■ Recorded information ■

[Start of Attachment]

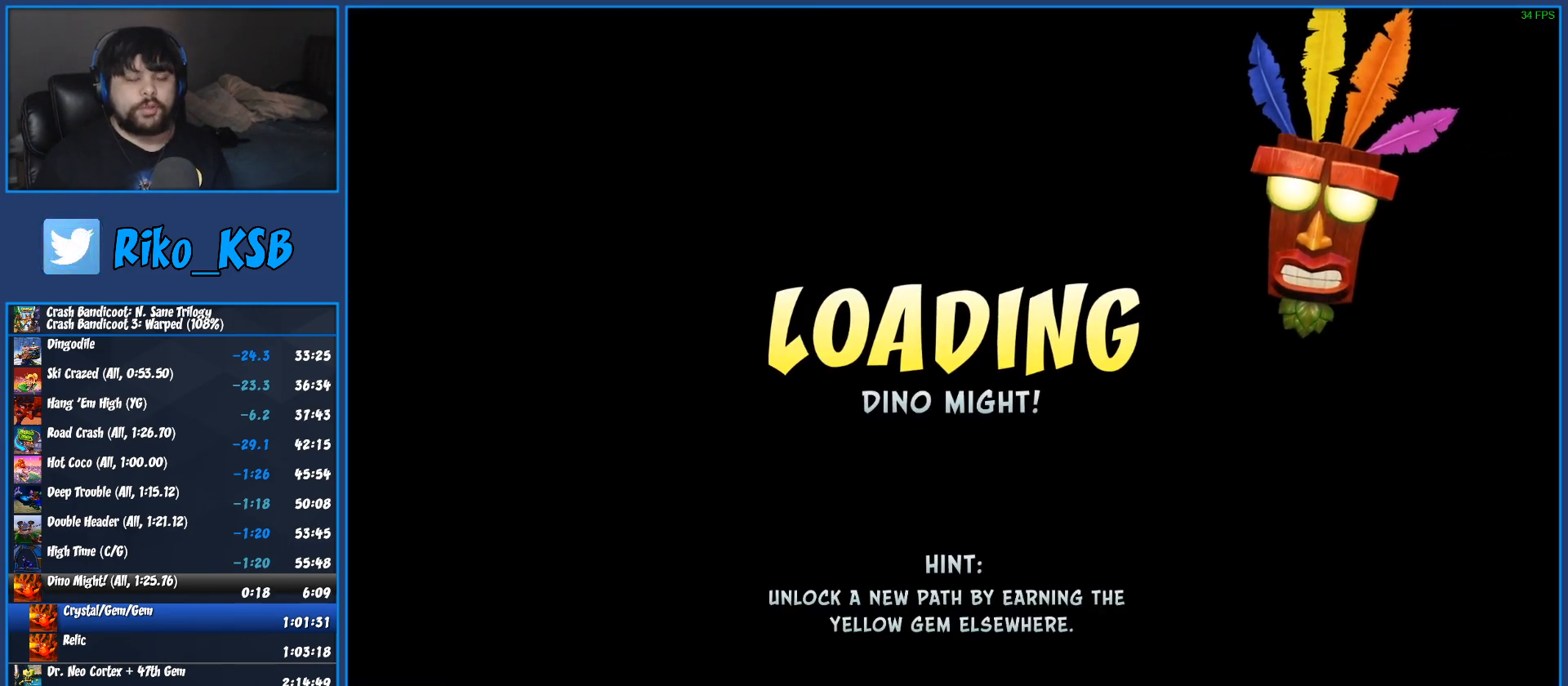
{"buttons": [], "left_stick": "up", "events": [[33, "TRIANGLE", "down"], [133, "TRIANGLE", "up"], [200, "TRIANGLE", "down"], [200, "left_stick", "up-right"], [300, "TRIANGLE", "up"], [300, "left_stick", "up"], [367, "TRIANGLE", "down"], [450, "TRIANGLE", "up"]]}
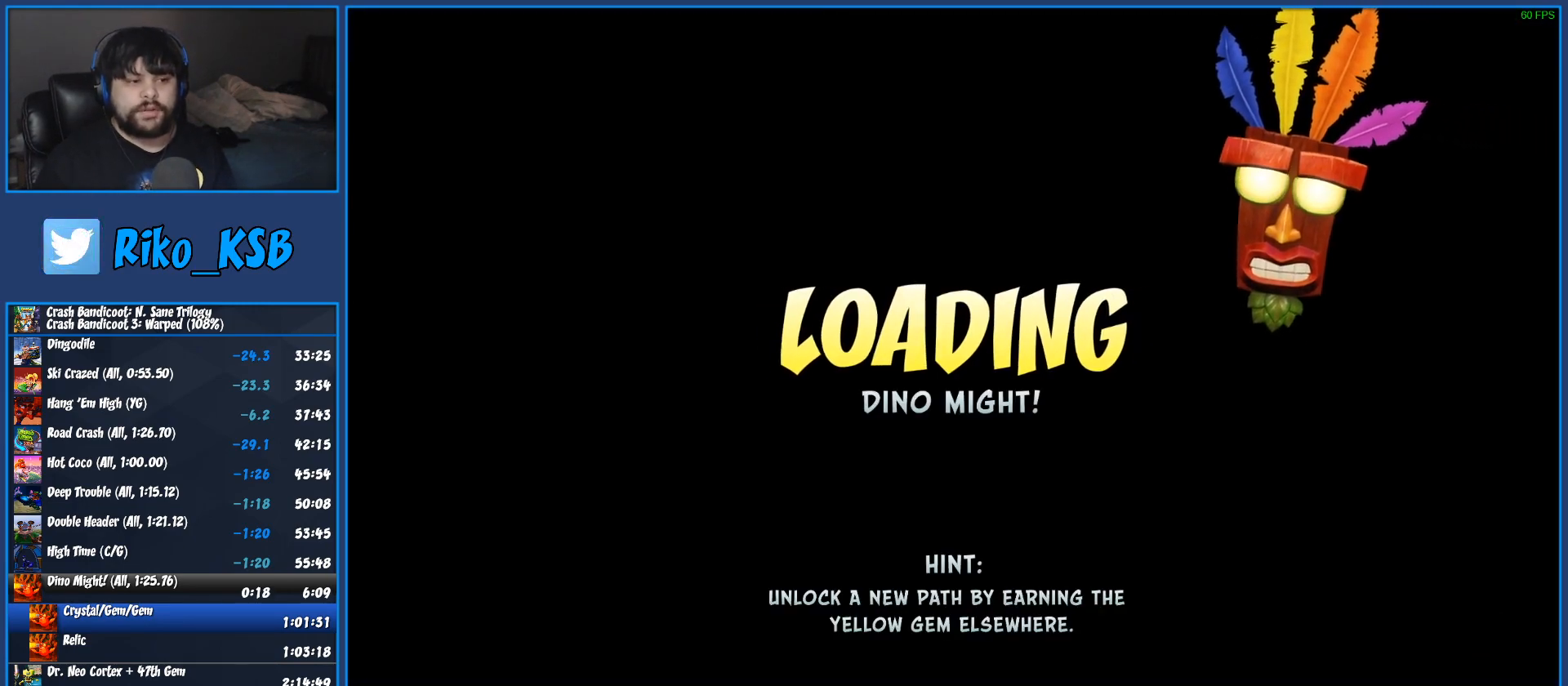
{"buttons": [], "left_stick": "up", "events": [[17, "TRIANGLE", "down"], [117, "TRIANGLE", "up"], [200, "TRIANGLE", "down"], [283, "TRIANGLE", "up"], [367, "TRIANGLE", "down"], [467, "TRIANGLE", "up"]]}
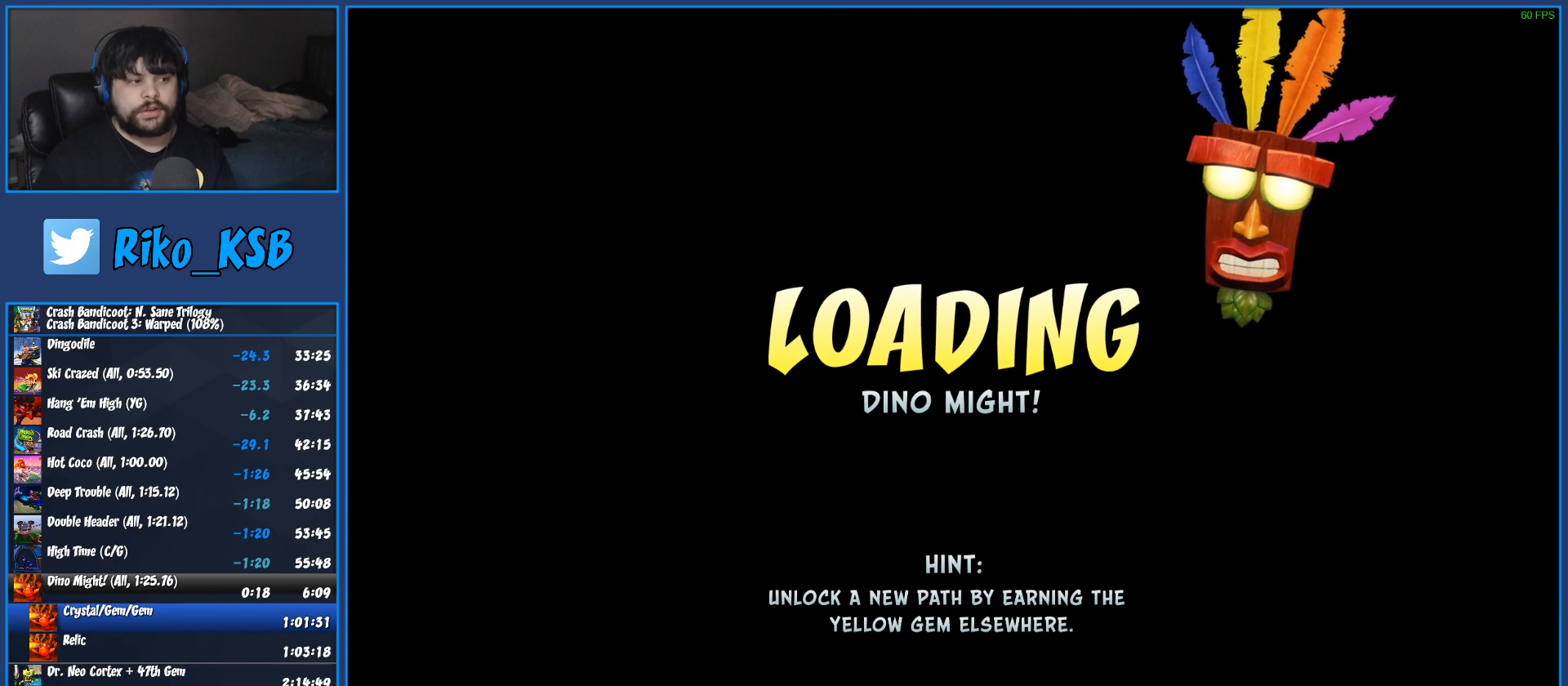
{"buttons": [], "left_stick": "up", "events": [[33, "TRIANGLE", "down"], [150, "TRIANGLE", "up"], [217, "TRIANGLE", "down"], [317, "TRIANGLE", "up"], [383, "TRIANGLE", "down"], [483, "TRIANGLE", "up"]]}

[End of Attachment]

■ Description of the task ■
Word for word, quote the lines above. Omit the pictures.

■ Task output ■
{"buttons": [], "left_stick": "up", "events": [[33, "TRIANGLE", "down"], [133, "TRIANGLE", "up"], [200, "TRIANGLE", "down"], [200, "left_stick", "up-right"], [300, "TRIANGLE", "up"], [300, "left_stick", "up"], [367, "TRIANGLE", "down"], [450, "TRIANGLE", "up"]]}
{"buttons": [], "left_stick": "up", "events": [[17, "TRIANGLE", "down"], [117, "TRIANGLE", "up"], [200, "TRIANGLE", "down"], [283, "TRIANGLE", "up"], [367, "TRIANGLE", "down"], [467, "TRIANGLE", "up"]]}
{"buttons": [], "left_stick": "up", "events": [[33, "TRIANGLE", "down"], [150, "TRIANGLE", "up"], [217, "TRIANGLE", "down"], [317, "TRIANGLE", "up"], [383, "TRIANGLE", "down"], [483, "TRIANGLE", "up"]]}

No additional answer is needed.